Book Culturing

The other day I met one of the organizers of the Easton Book Festival.  Coming in October, this festival is something new.  It took the efforts of a couple with vision—the owners of a small, independent bookstore—to get other people on board, but now it’s going to happen.  A weekend dedicated to books.  I found out about the Festival as I was looking up area bookstores that might let me do a presentation on Holy Horror.  For whatever reason, my last book missed its projected autumnal publication date, and fall is when people are really thinking about horror movies.  Approaching its birthday in late December, it never really had a proper launch.  Priced the way it is, I don’t expect a sales boost, but I would like people to know about it.  When you spend years writing a book you’d like it not to be completely obscure.

In any case, when looking up one of the Easton shops—hey, book lovers, the Lehigh Valley has lots of bookstores!—I noticed that the Festival was still seeking participants.  Since it falls just before Halloween, the timing felt perfect.  I signed up.  Now this is one of the many new tricks for this old dog.  I tell authors all the time that self-promotion is key to book sales, even when a press is fairly widely known.  In fact, the store owner himself writes books and has to pay for his own tours to promote them.  Book culture is worth promoting.

On a personal level, it does me good to see that there are others who appreciate books.  They are a form of collective mind.  A communion.  When I’m feeling down, or uninspired, a trip to a bookstore—or even a library—often helps.  Reading books leads to a sense of accomplishment.  Every year I set a goal on Goodreads.  I don’t set the goal to make me read—I’d do that anyway—but to share with others both what I’ve been reading and what I think about it.  The Easton Book Festival will be a way of doing something similar, hopefully with those many others who feel the draw of books.  Writing, for me, is a labor of love.  I don’t know too many people personally, so meeting them through books is one of my own goals.  Just the other day I met an academic who wanted to read Weathering the Psalms.  Such things happen only in that wonderful land built of books.

Fun and Fear

It’s curious the way people find books.  I sometimes see them advertised (the way publishers suppose people see them), but far more often I find them more serendipitously.  I’m active on Goodreads, and many times a book someone else has reviewed will catch my eye.  I like to read things that I notice in independent bookstores.  I’m always on the hunt for a bargain.  At work we have a used book rack where any volume is half-a-buck.  During lunch one day I spied Victor Gischler’s Vampire a Go-Go.  Now the title told me this wasn’t exactly a serious novel, but it had vampire in the title and when I write horror it often ends up on the funny side.  All in all it seemed like it would be worth the tiny investment, even if I don’t have a clear idea of what go-go really means.

While not laugh-out-loud funny, this is an enjoyable romp through monster land.  Kind of like Harry Potter with some adult themes thrown in.  The characters—which include ghosts, witches, wizards, a werewolf (sorry lycanthrope), a golem, and a vampire—are likable and strangely believable.  An unexpected twist came with the Battle Jesuits, a nice touch that shows yet again how close religion and horror can be.  I won’t try to summarize the action here, but I’ll simply note that there are twists and turns aplenty and smiles and splatter along the way.  It’s clear that Gischler researched the novel well, bringing interesting texture to the tale.

### [PROBLEMS AND TASKS]
1/ In the text about books above, which kinds of characters are named as appearing in Vampire a Go-Go? List them all.
2/ Report every line of the entries below that contains the word "this", matching its case exactly.

### [Entries from a data collection]
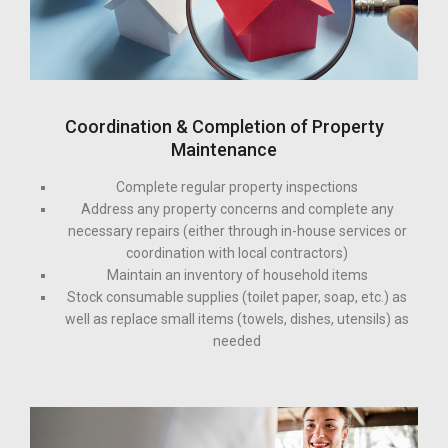
Coordination & Completion of Property
Maintenance
Complete regular property inspections
Address any property concerns and complete any
necessary repairs (either through in-house services or
coordination with local contractors)
Maintain an inventory of household items
Stock consumable supplies (toilet paper, soap, etc.) as
well as replace small items (towels, dishes, utensils) as
needed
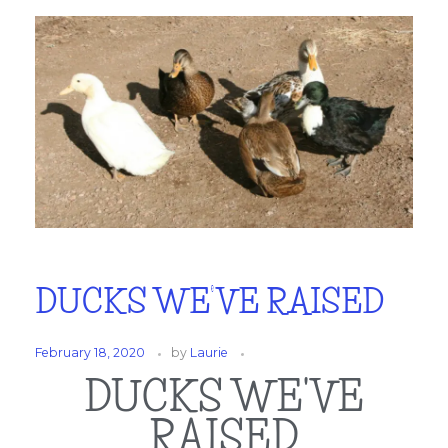
DUCKS WE’VE RAISED
February 18, 2020
by
Laurie
DUCKS WE'VE
RAISED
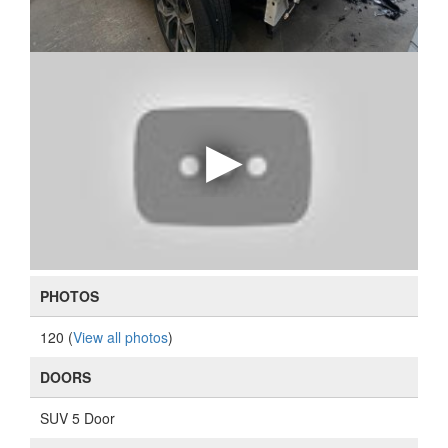
PHOTOS
120 (
View all photos
)
DOORS
SUV 5 Door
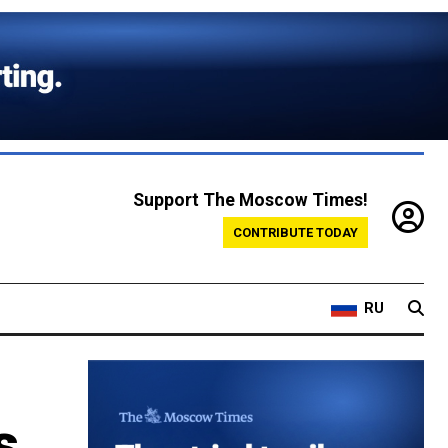
Support The Moscow Times!
CONTRIBUTE TODAY
RU
s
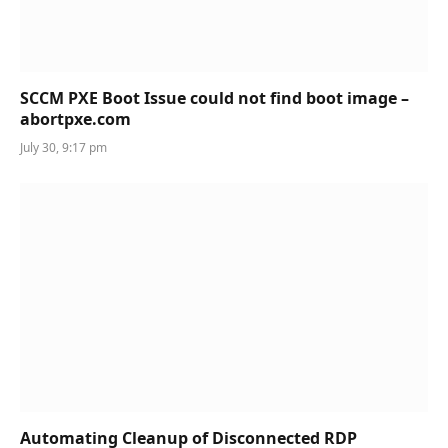
SCCM PXE Boot Issue could not find boot image –
abortpxe.com
July 30, 9:17 pm
Automating Cleanup of Disconnected RDP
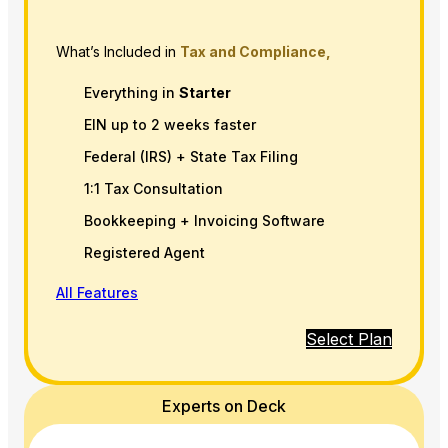
What’s Included in
Tax and Compliance,
Everything in
Starter
EIN up to 2 weeks faster
Federal (IRS) + State Tax Filing
1:1 Tax Consultation
Bookkeeping + Invoicing Software
Registered Agent
All Features
Select Plan
Experts on Deck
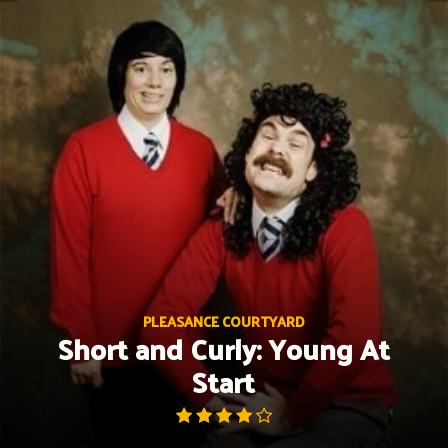
Skip
to
content
PLEASANCE COURTYARD
Short and Curly: Young At
Start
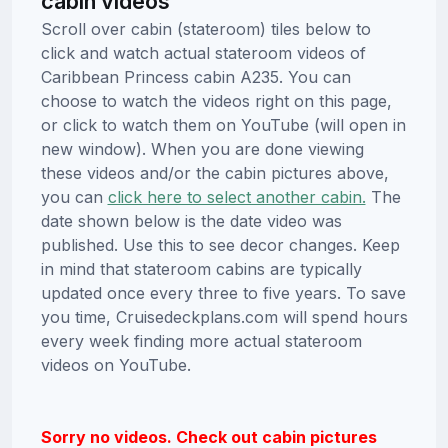
cabin videos
Scroll over cabin (stateroom) tiles below to
click and watch actual stateroom videos of
Caribbean Princess cabin A235. You can
choose to watch the videos right on this page,
or click to watch them on YouTube (will open in
new window). When you are done viewing
these videos and/or the cabin pictures above,
you can
click here to select another cabin.
The
date shown below is the date video was
published. Use this to see decor changes. Keep
in mind that stateroom cabins are typically
updated once every three to five years. To save
you time, Cruisedeckplans.com will spend hours
every week finding more actual stateroom
videos on YouTube.
Sorry no videos. Check out cabin pictures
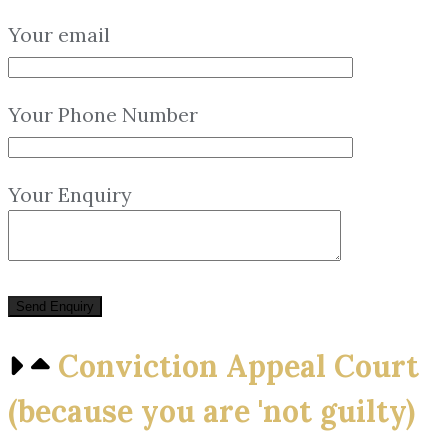
Your email
Your Phone Number
Your Enquiry
Conviction Appeal Court
(because you are 'not guilty)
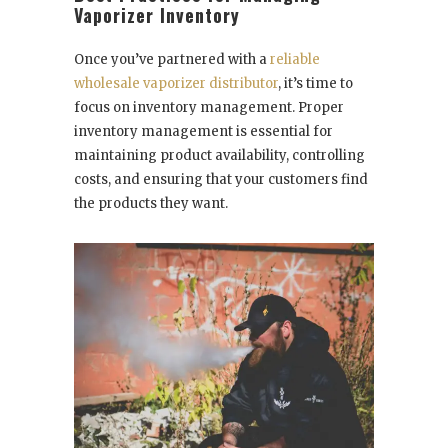
Vaporizer Inventory
Once you’ve partnered with a
reliable
wholesale vaporizer distributor
, it’s time to
focus on inventory management. Proper
inventory management is essential for
maintaining product availability, controlling
costs, and ensuring that your customers find
the products they want.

### [ANSWERS IN ORDER]
1/
- ghosts
- witches
- wizards
- a werewolf
- a golem
- a vampire

2/
choose to watch the videos right on this page,
published. Use this to see decor changes. Keep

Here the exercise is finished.